Exercise brief:
Copy the material below word for word, leaving out the pictures.

Recorded data:
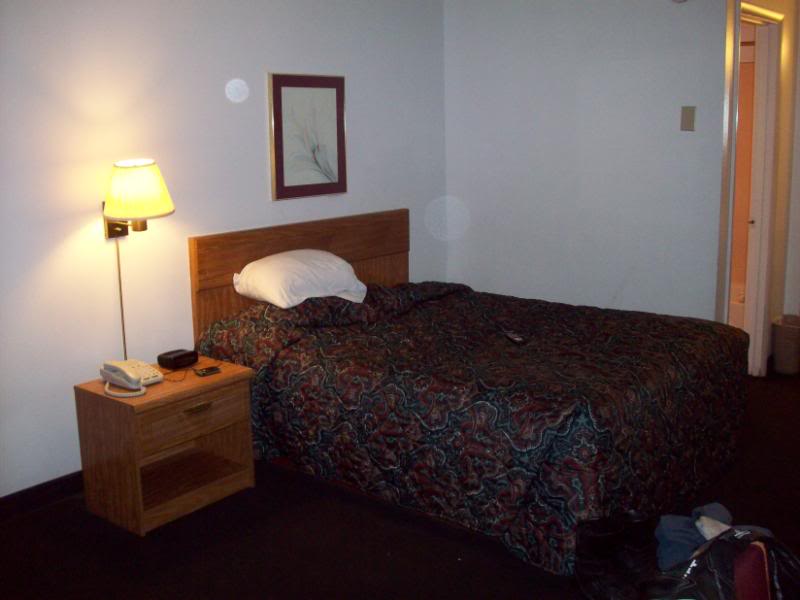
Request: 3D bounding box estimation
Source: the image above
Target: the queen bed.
[{"bbox_3d":[0.322,0.217,3.942,1.974,1.071,1.560,7,13,38],"label":"queen bed"}]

Result of this task:
Request: 3D bounding box estimation
Source: the image above
Target: the queen bed.
[{"bbox_3d":[0.322,0.217,3.942,1.974,1.071,1.560,7,13,38],"label":"queen bed"}]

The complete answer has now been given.